Abstract

Abstract Through our first repeated interaction with books, we come to recognize recurring elements in these experiences, such as verso and recto pages, covers, spine, etc., and relationships between these elements (front/back, part/whole, etc.). Such interactions enable us to construct abstracted mental representations of the book, which are simpler than any single physical instantiation, but indicative of many other books. This schematization provides the basis for a range of structures and pathways that can be linked, or mapped, onto text and imagery in both conventional and unconventional ways. Through metaphor and metonymy, basic concepts evoked by schematic book-form can link with words and images to make new meaning. Therefore, rather than thinking of the book page as simply a substrate onto which the printed word is inscribed, it can be understood, for example, as a slice of time and/or space, and such an understanding provides opportunities for making associations with text and imagery. Consequently, the book is not necessarily a neutral carrier of meaning but can prompt the reader to think in particular ways about how information is presented. This article will explore the book-form as a source of schematic structure that can be linked and blended with other elements to instantiate texts in diverse and creative ways.

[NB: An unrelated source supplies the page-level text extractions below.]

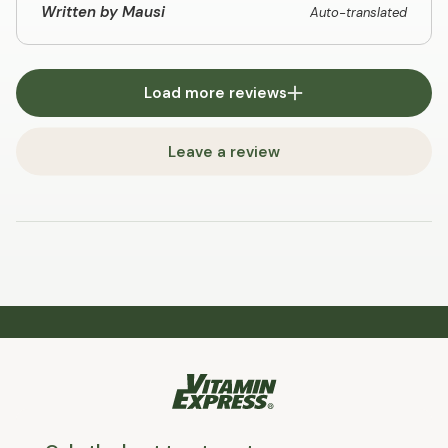
Written by Mausi
Auto-translated
Load more reviews
Leave a review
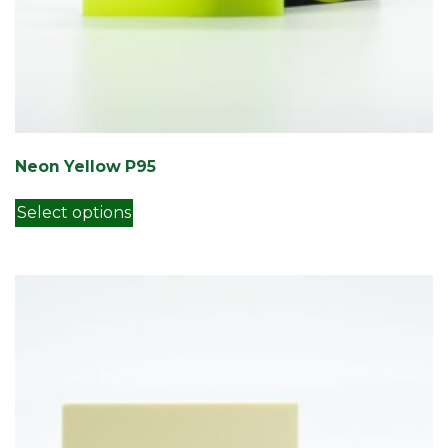
Neon Yellow P95
This product has multiple variants. Th
Select options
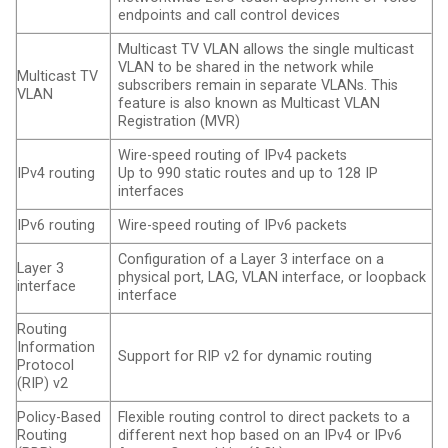
endpoints and call control devices
Multicast TV VLAN allows the single multicast
VLAN to be shared in the network while
Multicast TV
subscribers remain in separate VLANs. This
VLAN
feature is also known as Multicast VLAN
Registration (MVR)
Wire-speed routing of IPv4 packets
IPv4 routing
Up to 990 static routes and up to 128 IP
interfaces
IPv6 routing
Wire-speed routing of IPv6 packets
Configuration of a Layer 3 interface on a
Layer 3
physical port, LAG, VLAN interface, or loopback
interface
interface
Routing
Information
Support for RIP v2 for dynamic routing
Protocol
(RIP) v2
Policy-Based
Flexible routing control to direct packets to a
Routing
different next hop based on an IPv4 or IPv6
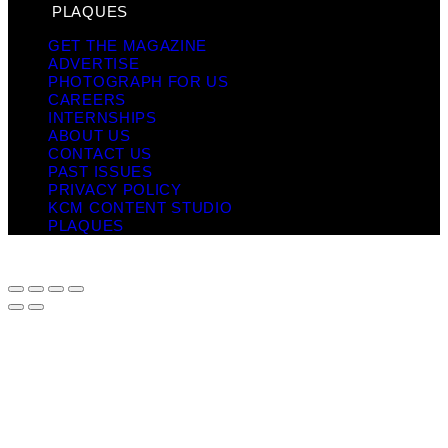
PLAQUES
GET THE MAGAZINE
ADVERTISE
PHOTOGRAPH FOR US
CAREERS
INTERNSHIPS
ABOUT US
CONTACT US
PAST ISSUES
PRIVACY POLICY
KCM CONTENT STUDIO
PLAQUES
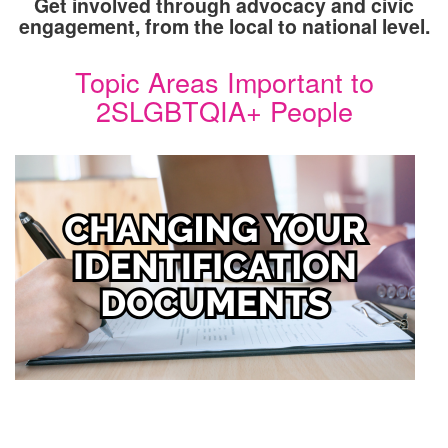
Get involved through advocacy and civic
engagement, from the local to national level.
Topic Areas Important to
2SLGBTQIA+ People
Image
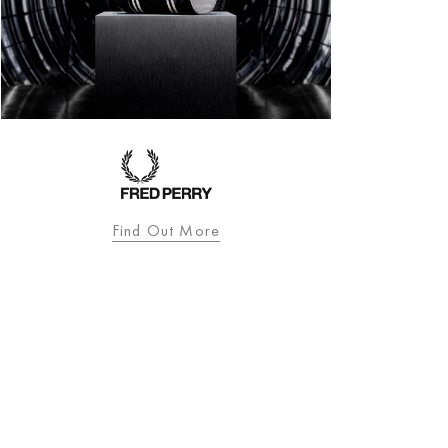
Find Out More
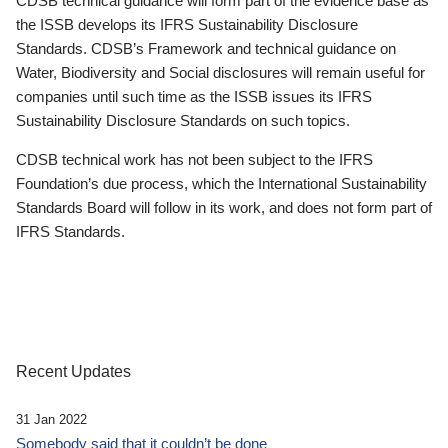
CDSB technical guidance will form part of the evidence base as
the ISSB develops its IFRS Sustainability Disclosure
Standards. CDSB’s Framework and technical guidance on
Water, Biodiversity and Social disclosures will remain useful for
companies until such time as the ISSB issues its IFRS
Sustainability Disclosure Standards on such topics.
CDSB technical work has not been subject to the IFRS
Foundation’s due process, which the International Sustainability
Standards Board will follow in its work, and does not form part of
IFRS Standards.
Recent Updates
31 Jan 2022
Somebody said that it couldn’t be done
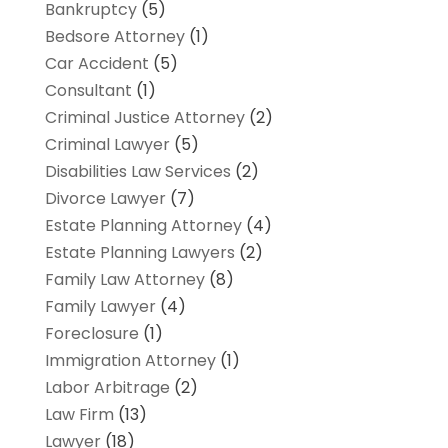
Bankruptcy
(5)
Bedsore Attorney
(1)
Car Accident
(5)
Consultant
(1)
Criminal Justice Attorney
(2)
Criminal Lawyer
(5)
Disabilities Law Services
(2)
Divorce Lawyer
(7)
Estate Planning Attorney
(4)
Estate Planning Lawyers
(2)
Family Law Attorney
(8)
Family Lawyer
(4)
Foreclosure
(1)
Immigration Attorney
(1)
Labor Arbitrage
(2)
Law Firm
(13)
Lawyer
(18)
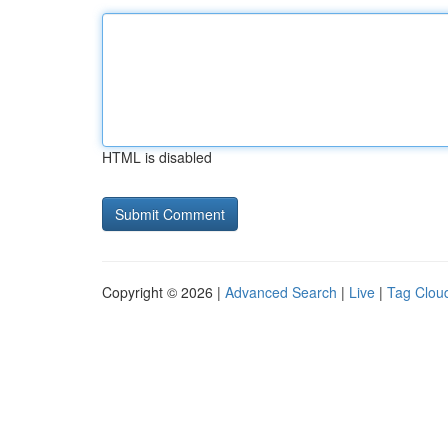
HTML is disabled
Copyright © 2026 |
Advanced Search
|
Live
|
Tag Clou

Using ideas from conceptual metaphor theory and conceptual blending theory, it will focus on one metaphorical understanding of the book: book as a tunnel, to highlight possibilities for integrating the physical and visual forms of books with book texts. The tunnel book is a format that has been explored by book artists in which apertures are cut into pages, suggesting movement through, rather than around pages. This article discusses a book that utilizes the notion of cutting through a book, but instead, seeks to evoke this effect through imagery and the conventional codex rather than by piercing the book page and utilizing the tunnel book format. I provide an account of how a sense of moving through a tunnel is projected onto experiences of moving through a book. I also discuss the ways in which these two parallel experiences can be blended with other metaphorical journeys, in this case progression through a course of postgraduate study.